Hacker News new | ask | show | jobs
by crazygringo 47 days ago
Sure, but the whole point is that you often don't know anything further about the data.

That's why b-trees are the standard in databases. The data could be anything, and its characteristics could massively change at any time, as you suddenly import a whole bunch of new rows at once.

And while you can certainly design algorithms around e.g. gradient descent to try to accelerate lookup, b-trees are already incredibly fast, and have lots of other benefits like predictable worse-case performance and I/O requirements, supporting range scans, ordered traversal, prefix conditions, etc.
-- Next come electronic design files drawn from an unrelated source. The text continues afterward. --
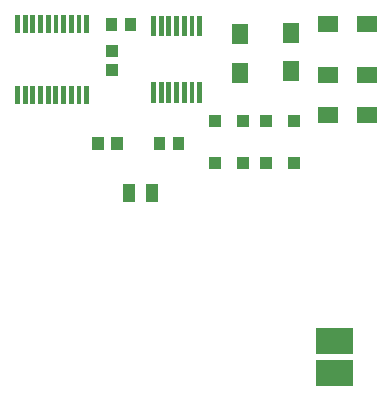
<source format=gtp>
G04 Layer: TopPasteMaskLayer*
G04 EasyEDA v6.4.19.5, 2021-04-12T03:21:25--4:00*
G04 ad942acca2a341ffa4797dcae338b01a,05d11dc960ce418289d66d82dd1de79a,10*
G04 Gerber Generator version 0.2*
G04 Scale: 100 percent, Rotated: No, Reflected: No *
G04 Dimensions in millimeters *
G04 leading zeros omitted , absolute positions ,4 integer and 5 decimal *
%FSLAX45Y45*%
%MOMM*%

%ADD12R,1.0000X1.0000*%
%ADD16R,1.8161X1.3589*%
%ADD17R,1.3589X1.8161*%
%ADD19R,1.1000X1.0000*%

%LPD*%
D12*
G01*
X3637892Y5207000D03*
G01*
X3397912Y5207000D03*
G01*
X3206092Y5207000D03*
G01*
X2966112Y5207000D03*
G01*
X3206092Y4851400D03*
G01*
X2966112Y4851400D03*
G01*
X3637892Y4851400D03*
G01*
X3397912Y4851400D03*
G36*
X1534998Y5502287D02*
G01*
X1574977Y5502287D01*
X1574977Y5352935D01*
X1534998Y5352935D01*
G37*
G36*
X1599869Y5502287D02*
G01*
X1639849Y5502287D01*
X1639849Y5352935D01*
X1599869Y5352935D01*
G37*
G36*
X1664995Y5502287D02*
G01*
X1704975Y5502287D01*
X1704975Y5352935D01*
X1664995Y5352935D01*
G37*
G36*
X1729994Y5502287D02*
G01*
X1769973Y5502287D01*
X1769973Y5352935D01*
X1729994Y5352935D01*
G37*
G36*
X1340027Y6101981D02*
G01*
X1380007Y6101981D01*
X1380007Y5952629D01*
X1340027Y5952629D01*
G37*
G36*
X1340002Y5502287D02*
G01*
X1380007Y5502287D01*
X1380007Y5352935D01*
X1340002Y5352935D01*
G37*
G36*
X1405001Y5502287D02*
G01*
X1445005Y5502287D01*
X1445005Y5352935D01*
X1405001Y5352935D01*
G37*
G36*
X1469999Y5502287D02*
G01*
X1510004Y5502287D01*
X1510004Y5352935D01*
X1469999Y5352935D01*
G37*
G36*
X1794992Y6102489D02*
G01*
X1834997Y6102489D01*
X1834997Y5953137D01*
X1794992Y5953137D01*
G37*
G36*
X1729994Y6102489D02*
G01*
X1769998Y6102489D01*
X1769998Y5953137D01*
X1729994Y5953137D01*
G37*
G36*
X1664995Y6102489D02*
G01*
X1705000Y6102489D01*
X1705000Y5953137D01*
X1664995Y5953137D01*
G37*
G36*
X1599996Y6102489D02*
G01*
X1640001Y6102489D01*
X1640001Y5953137D01*
X1599996Y5953137D01*
G37*
G36*
X1534998Y6102489D02*
G01*
X1575003Y6102489D01*
X1575003Y5953137D01*
X1534998Y5953137D01*
G37*
G36*
X1469999Y6102489D02*
G01*
X1510004Y6102489D01*
X1510004Y5953137D01*
X1469999Y5953137D01*
G37*
G36*
X1794992Y5502287D02*
G01*
X1834972Y5502287D01*
X1834972Y5352935D01*
X1794992Y5352935D01*
G37*
G36*
X1405001Y6101981D02*
G01*
X1445005Y6101981D01*
X1445005Y5952629D01*
X1405001Y5952629D01*
G37*
G36*
X1275003Y5502262D02*
G01*
X1314983Y5502262D01*
X1314983Y5352910D01*
X1275003Y5352910D01*
G37*
G36*
X1859991Y5502287D02*
G01*
X1899970Y5502287D01*
X1899970Y5352935D01*
X1859991Y5352935D01*
G37*
G36*
X1859991Y6102489D02*
G01*
X1899996Y6102489D01*
X1899996Y5953137D01*
X1859991Y5953137D01*
G37*
G36*
X1275003Y6102489D02*
G01*
X1314983Y6102489D01*
X1314983Y5953137D01*
X1275003Y5953137D01*
G37*
G36*
X2386799Y4674900D02*
G01*
X2486799Y4674900D01*
X2486799Y4519899D01*
X2386799Y4519899D01*
G37*
G36*
X2186800Y4674900D02*
G01*
X2286800Y4674900D01*
X2286800Y4519899D01*
X2186800Y4519899D01*
G37*
G36*
X2426604Y5532691D02*
G01*
X2466604Y5532691D01*
X2466604Y5362689D01*
X2426604Y5362689D01*
G37*
G36*
X2491602Y5532691D02*
G01*
X2531602Y5532691D01*
X2531602Y5362689D01*
X2491602Y5362689D01*
G37*
G36*
X2556601Y5532691D02*
G01*
X2596601Y5532691D01*
X2596601Y5362689D01*
X2556601Y5362689D01*
G37*
G36*
X2621600Y5532691D02*
G01*
X2661599Y5532691D01*
X2661599Y5362689D01*
X2621600Y5362689D01*
G37*
G36*
X2686598Y5532691D02*
G01*
X2726598Y5532691D01*
X2726598Y5362689D01*
X2686598Y5362689D01*
G37*
G36*
X2751597Y5532691D02*
G01*
X2791597Y5532691D01*
X2791597Y5362689D01*
X2751597Y5362689D01*
G37*
G36*
X2816595Y5532691D02*
G01*
X2856595Y5532691D01*
X2856595Y5362689D01*
X2816595Y5362689D01*
G37*
G36*
X2816595Y6092710D02*
G01*
X2856595Y6092710D01*
X2856595Y5922708D01*
X2816595Y5922708D01*
G37*
G36*
X2751597Y6092710D02*
G01*
X2791597Y6092710D01*
X2791597Y5922708D01*
X2751597Y5922708D01*
G37*
G36*
X2686598Y6092710D02*
G01*
X2726598Y6092710D01*
X2726598Y5922708D01*
X2686598Y5922708D01*
G37*
G36*
X2621600Y6092710D02*
G01*
X2661599Y6092710D01*
X2661599Y5922708D01*
X2621600Y5922708D01*
G37*
G36*
X2556601Y6092710D02*
G01*
X2596601Y6092710D01*
X2596601Y5922708D01*
X2556601Y5922708D01*
G37*
G36*
X2491602Y6092710D02*
G01*
X2531602Y6092710D01*
X2531602Y5922708D01*
X2491602Y5922708D01*
G37*
G36*
X2426604Y6092710D02*
G01*
X2466604Y6092710D01*
X2466604Y5922708D01*
X2426604Y5922708D01*
G37*
D16*
G01*
X3924300Y6029960D03*
G01*
X4251959Y6029960D03*
G01*
X3924300Y5255260D03*
G01*
X4251959Y5255260D03*
D17*
G01*
X3609340Y5626100D03*
G01*
X3609340Y5953760D03*
G01*
X3177540Y5613400D03*
G01*
X3177540Y5941060D03*
D16*
G01*
X3924300Y5598160D03*
G01*
X4251959Y5598160D03*
G36*
X2201707Y6074801D02*
G01*
X2301707Y6074801D01*
X2301707Y5964798D01*
X2201707Y5964798D01*
G37*
G36*
X2041707Y6074801D02*
G01*
X2141707Y6074801D01*
X2141707Y5964798D01*
X2041707Y5964798D01*
G37*
D19*
G01*
X2095500Y5635005D03*
G01*
X2095500Y5794999D03*
G36*
X2608107Y5071501D02*
G01*
X2708107Y5071501D01*
X2708107Y4961498D01*
X2608107Y4961498D01*
G37*
G36*
X2448107Y5071501D02*
G01*
X2548107Y5071501D01*
X2548107Y4961498D01*
X2448107Y4961498D01*
G37*
G36*
X2087407Y5071501D02*
G01*
X2187407Y5071501D01*
X2187407Y4961498D01*
X2087407Y4961498D01*
G37*
G36*
X1927407Y5071501D02*
G01*
X2027407Y5071501D01*
X2027407Y4961498D01*
X1927407Y4961498D01*
G37*
G36*
X3825290Y2966593D02*
G01*
X3825290Y3186607D01*
X4135297Y3186607D01*
X4135297Y2966593D01*
G37*
G36*
X3825290Y3236595D02*
G01*
X3825290Y3456609D01*
X4135297Y3456609D01*
X4135297Y3236595D01*
G37*
M02*

</source>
So yes, you can certainly design lookup algorithms that are more efficient for particular data distributions, but they will also often lack other important properties. And b-trees are already so fast, improvements are often negligible -- like even if another algorithm produces a closer initial guess, it may be slower to locate the final item, or it may be faster on average but have horrible worst-case performance that makes it unusable.

Even with a paper dictionary, I've always used pretty much a binary search beyond the first initial guess, which only saves you a couple of hops. And actually, once I get to the right handful of pages I'm probably more linear than I should be, and I'd probably be faster if I tried to do a rigorous binary search, but I have to balance that with how long it takes to flip pages.

1 comments

Databases often use table statistics to try to do better at generating query plans. I wonder if they use them to make indexes faster as well?
The cost plan is a crude approximation of the actual query cost. Sometimes, the query planner makes a terrible guess. Your resident DBA won't appreciate being sometimes paged at 3 AM on a Sunday. A good strategy is to freeze the query plan once you have sufficient sample size of data in the involved tables.
Unfortunately, "freezing the query plan" isn't something available in many popular databases. It's not supported by e.g. Postgres, MySQL, or SQLite.
Perhaps not every aspect of the query plan can be dictated, but both MySQL and Postgres (with pg_hint_plan) allow you to specify hints that enforce specify join order and scan behavior for the tables in your query, which is where the majority of "unexpected change in query plan" problems will arise. As for SQLite, I'm less familiar with the knobs available for query tuning, but a cursory Google tells me that join order is respected when using CROSS JOIN, and index usage can be forced with INDEXED BY/NOT INDEXED.